JuliaPlots / StatsPlots.jl

Statistical plotting recipes for Plots.jl
Other
436 stars 88 forks source link

Plots for Statistical Models #290

Open Tokazama opened 4 years ago

Tokazama commented 4 years ago

As I brought up on slack, it would be nice to have a way of directly creating plots form fitted statistical models. I've been able to make a plot similar to this for linear models:

image

There are other plotting packages that allow you to throw your x and y in there and get something similar but this means that you can't actually plot the coefficients of a fitted model that may have other variables that influence estimated coefficients. Just for reference, I've been using GLMs and mixed linear models.

mkborregaard commented 4 years ago

Thanks! So this plot is very simple (you could essentially get this with smooth = true in the plot command). But if we want general plotting of statistical objects:

  1. Would you expect the model to plot the data points as well, or just the model?
  2. What if x is a CategorialArray- would you expect this to dispatch to scatter points with error gars instead?
  3. What if there are two independent variables - would you then expect a 3d plot with a plane? Or a general figure with a scatter plot for each dependent variable? Or would you expect to pass indices or names of the variables to include in the plot to the plotting function?
  4. If we do show the points, would you then expect them to show standardized residuals from the non-shown variables? I'm not really sure in that context what you mean with "throw your x and y in there"
  5. How would you expect a mixed models plot to deal with / show random effects?
Tokazama commented 4 years ago

What I'm personally trying to accomplish is just a line with the error band representing the fixed coefficient estimates. I've been able to hack together something that rips into the guts of a mixed model and do that when I know what coefficient is a slope or intercept. However, I know that what I'm asking requires a lot of other decision to be made for it to work for other people flexibly. So I'm assuming you want me to answer those questions as potential design implementations and not just y special case. Feel free to rein me in if I'm off the mark here.

I would think this would be a two step process. The first part determines what subplots to do given the type of model (e.g., scatter, boxplot, etc.) and then there would be a more deterministic step that can use generic functions (hopefully) to extract the appropriate coefficients from the model to make the series.

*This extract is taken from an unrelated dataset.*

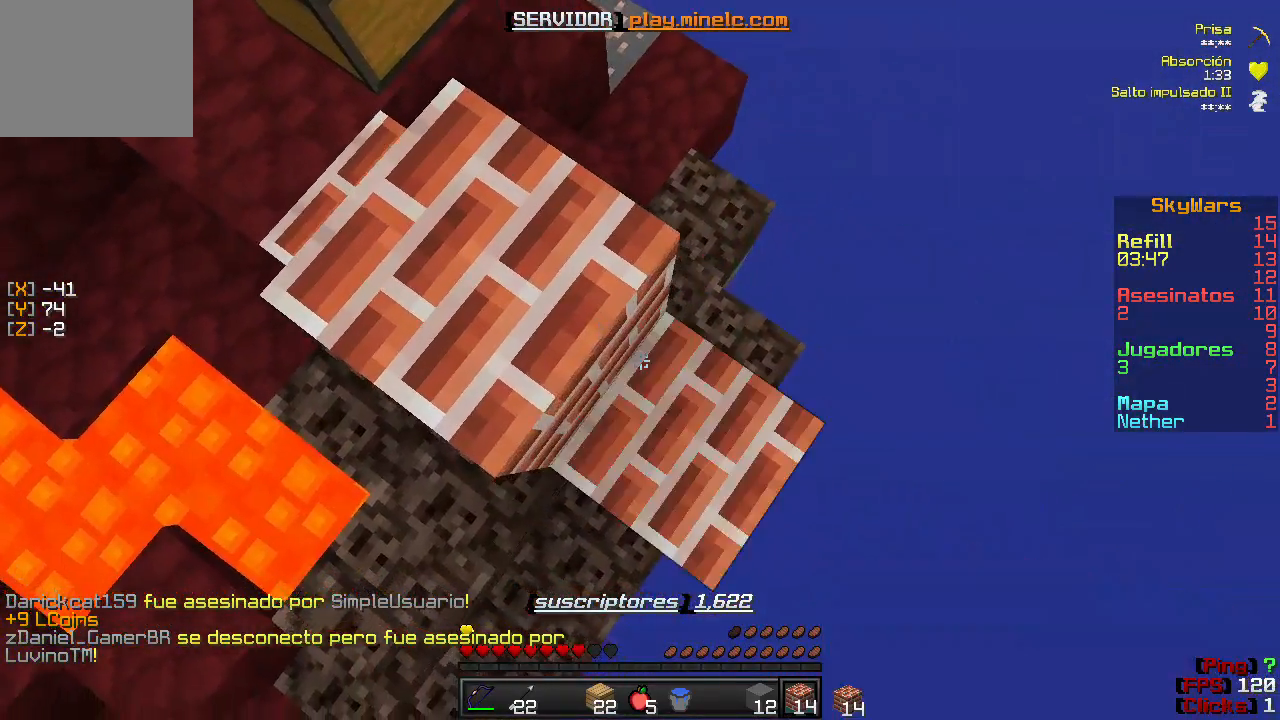
{"keys": ["d", "s"], "events": []}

So the code would be something like:

plot(fm::StatisticalModel) = [plot(fm, seriestype=s) for s in determine_series_types(fm)]

Now, to answer your questions more directly:

  1. If I wanted the data points I would do scatter(fm) I'd expect it to be the equivalent of scatter( modelmatrix(fm), predict(fm)). If I wanted the raw values I'd just use the existing functionality for plotting raw variables.
  2. If I called plot(fm) and x was categorical I'd expect the determine_series_types to return a boxplot (but that's just personal preference)
  3. I if fm was multivariate I think scatter(fm) would return multiple plots, but it might make sense to also have scatter(fm, coefname=:x1) to plot a single variable. I'm not entirely sure how to do that programmatically because if there were something like and ANCOVA then you could have multiple intercepts and slopes.
  4. Is this question in reference to estimating the error band and if it should be derived from the entire model or just error of the coefficients? I would assume that the error should only reflect the coefficient being plotted. By "throw your x and y in there" I just meant that we can make these plots right now but they don't necessarily have anything to do with our statistical models because they aren't using any of the calculated coefficients.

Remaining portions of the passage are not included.